In his recent book on the cultural history of minimalism, The Longing for Less: Living with Minimalism, Kyle Chayka argues that minimalism always obscures complexity: The minimalist interface you use to order your takeout, for example, sits above a complex network of gig workers that make sure your ramen is still warm when it arrives. The simple presentation hides the complicated system just below the surface, whether that is the infrastructure for data collection or the multi-conglomerate corporation. (The digital design version of this is the hamburger menu: It gives you a clean layout before revealing an anxiety-inducing number of buttons hidden behind it.) The company wants to appear friendly so it can take your data, the magazine with lots of white space is accessible only to a wealthier readership, the invisible interface is filled with dark patterns to get you to buy, share, browse, or search more.
“Design is all about desire, but strangely this desire seems almost subject-less today, or at least lack-less;” wrote the art critic Hal Foster in his essay Design and Crime, a loose-reinterpretation of Loos’ essay. “That is, design seems to advance a new kind of narcissism, one that is all image and no interiority — an apotheosis of the subject that is also its potential disappearance.” This is the limit of the Modernist project and the blindspots of its creators.

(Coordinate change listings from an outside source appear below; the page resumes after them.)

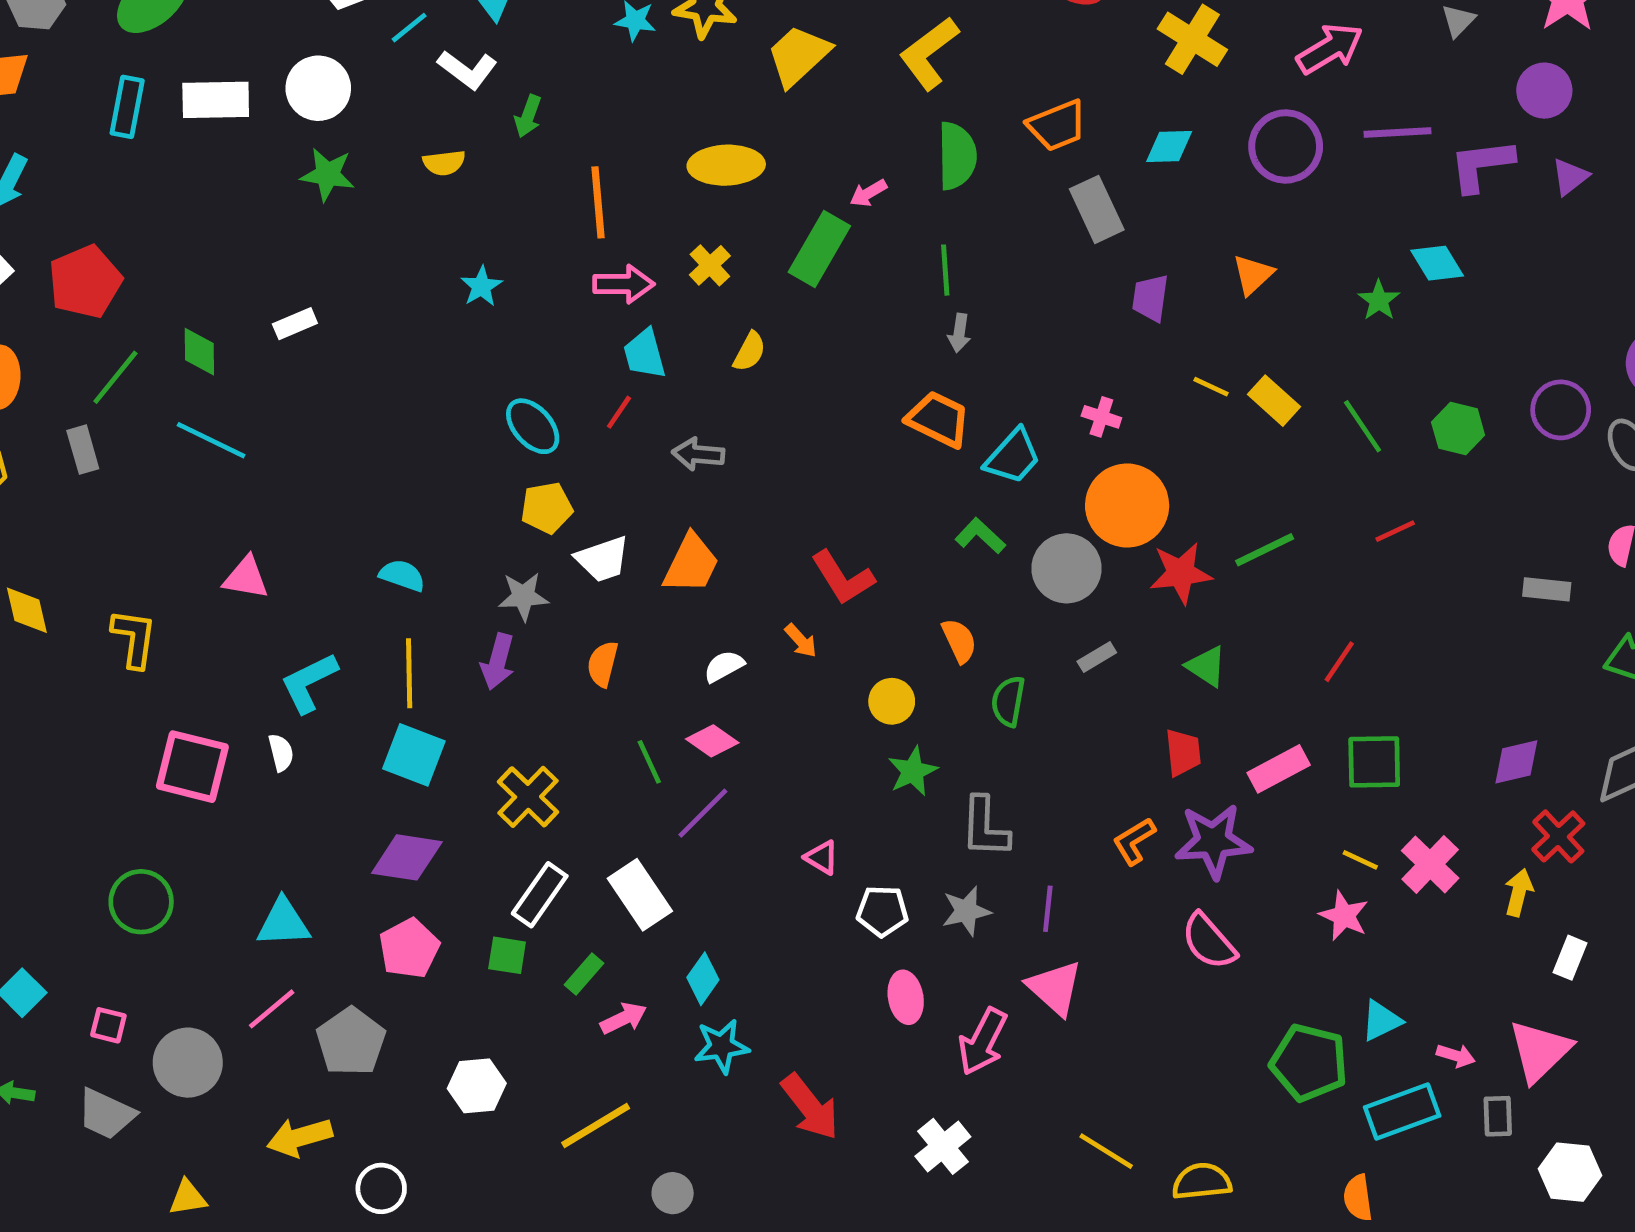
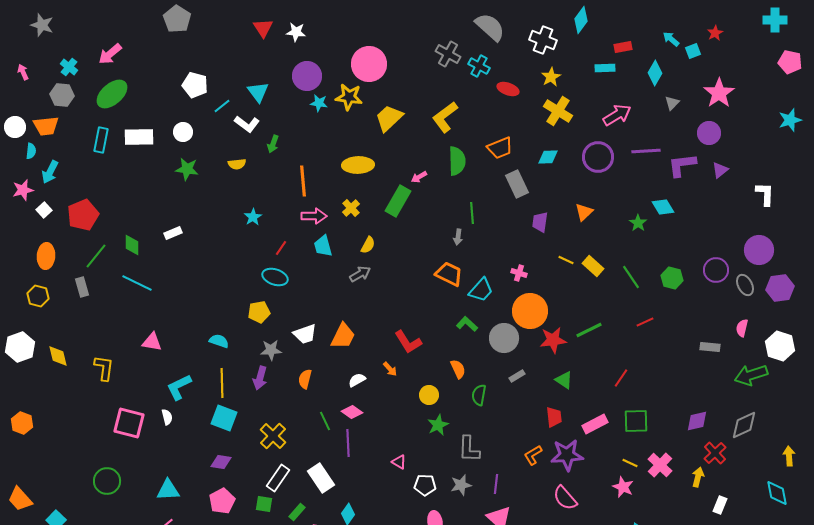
white circle: (318, 88) -> (183, 132), size x0.7
green line: (945, 270) -> (472, 213), moved
red line: (619, 412) -> (281, 248), moved
cyan ellipse: (533, 426) -> (275, 277), turned -30
gray arrow: (698, 454) -> (360, 274), moved, turned 145
yellow pentagon: (547, 508) -> (259, 312), moved
purple line: (703, 813) -> (348, 443), turned -48
purple diamond: (407, 857) -> (221, 462), size x0.7

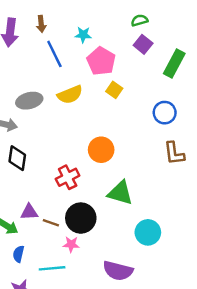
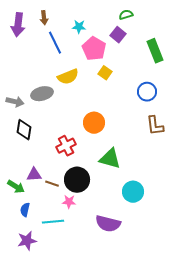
purple square: (143, 44) -> (118, 35), moved
green rectangle: (174, 63) -> (155, 51), turned -50
gray ellipse: (29, 101) -> (42, 94), moved

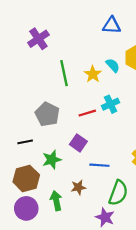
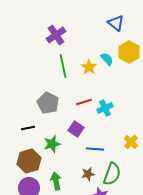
blue triangle: (112, 25) -> (116, 23), moved, turned 36
purple cross: (38, 39) -> (56, 35), moved
cyan cross: (111, 104) -> (105, 108), moved
brown star: (78, 187) -> (88, 174), moved

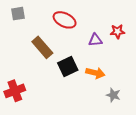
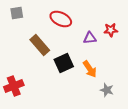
orange arrow: (95, 73) -> (90, 69), turned 42

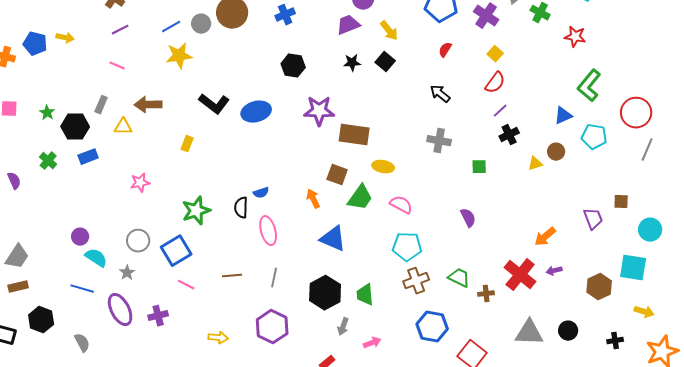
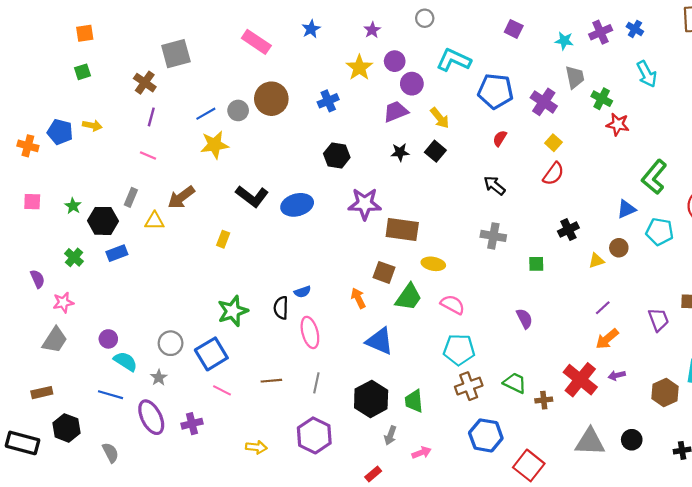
purple line: (120, 30) -> (151, 117), turned -48
red star: (575, 37) -> (618, 124), moved
brown arrow: (148, 105) -> (181, 197), turned -36
purple line: (500, 111) -> (603, 308), moved
pink star: (140, 183) -> (63, 302), moved
gray trapezoid: (17, 257) -> (55, 340), moved

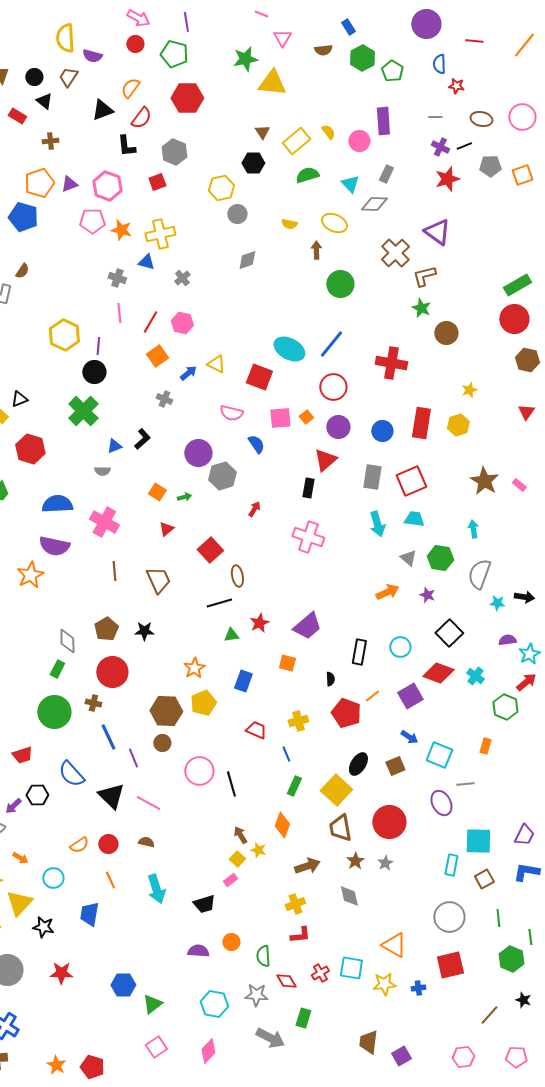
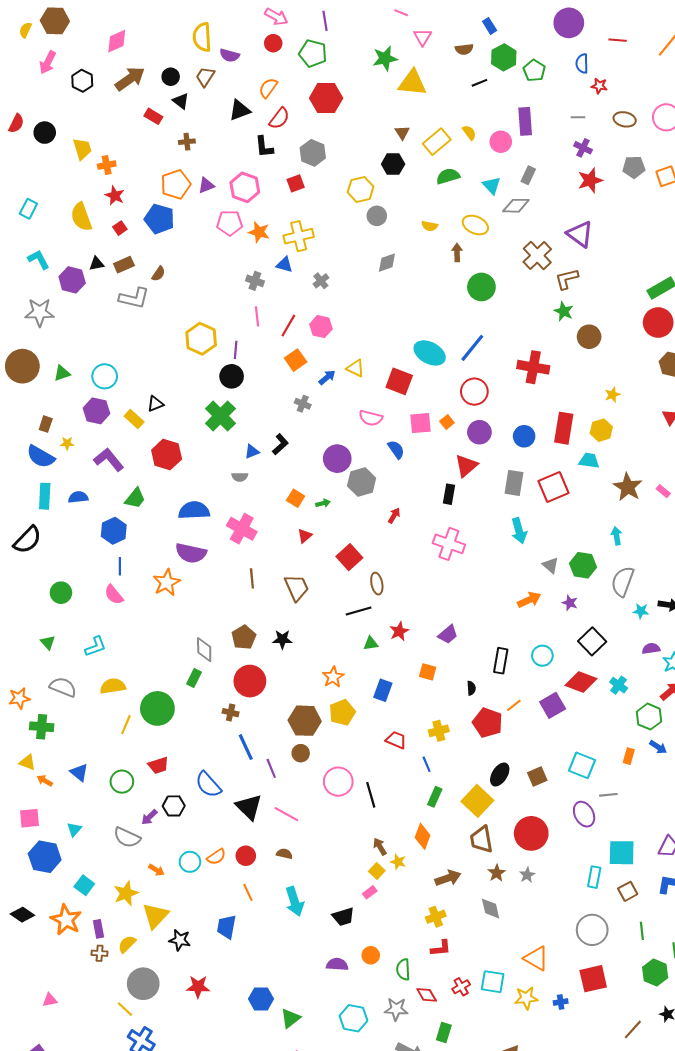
black line: (464, 146) -> (479, 83), moved
cyan trapezoid: (414, 519) -> (589, 461), moved
purple trapezoid: (307, 626) -> (448, 634), size x0.7
green circle: (54, 712) -> (157, 708), moved
blue arrow: (409, 737) -> (658, 747), moved
cyan circle: (53, 878) -> (190, 862), moved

The very promise of modernism — its modularity and replicability — is what made it a convenient tool for capitalism, turning it into a style that helped usher in our current aesthetic blandness. In trying to be everything it becomes nothing. Call it modernism, flat design, or minimalism, but in the end, the variations on this style have evolved to primarily communicate an aesthetic, or a false idea of taste. Today, the message is the design itself.
This erases the vernacular of local cultures and the plurality of human experience — race, gender, class — reinforcing the myth that design decisions are neutral while creating aesthetic hierarchies of good and bad design. What started as a utopian ideal leading us into an egalitarian future, inevitably would become another system of oppression, pushing the tastes of the few onto the many. It should be no surprise that most of the names mentioned here were white and male. (And what of Adolf Loos? He was tried for pedophilia, so maybe he’s not the guy whose racist tastes we should be perpetuating.) To resist these narratives takes more than new maximalist logos, but that’d be a start. “If graphic design reflects the society we live in, it also plays a role in reflecting, perpetuating, and maintaining the social and cultural structures in which we operate,” wrote Jen Wang in an essay called Helvetica, Modernism and the Status Quo of Design. “We need to challenge the foundation of design practice, to contextualize the history and social role of design as a buttress to imperialism, and to create space in design education for broader explorations of design aesthetic.” In a moment where we are rethinking how we talk about design history, decolonizing the industry, and rethinking design’s relationship to power, perhaps this is also a chance to rethink the cultural signifiers we give to what we call “good design,” or why we value whitespace, or why we still think that less is always more. This could be the beginning of the pendulum swinging back. Until then, to crib the architect Robert Venturi: Less is a bore.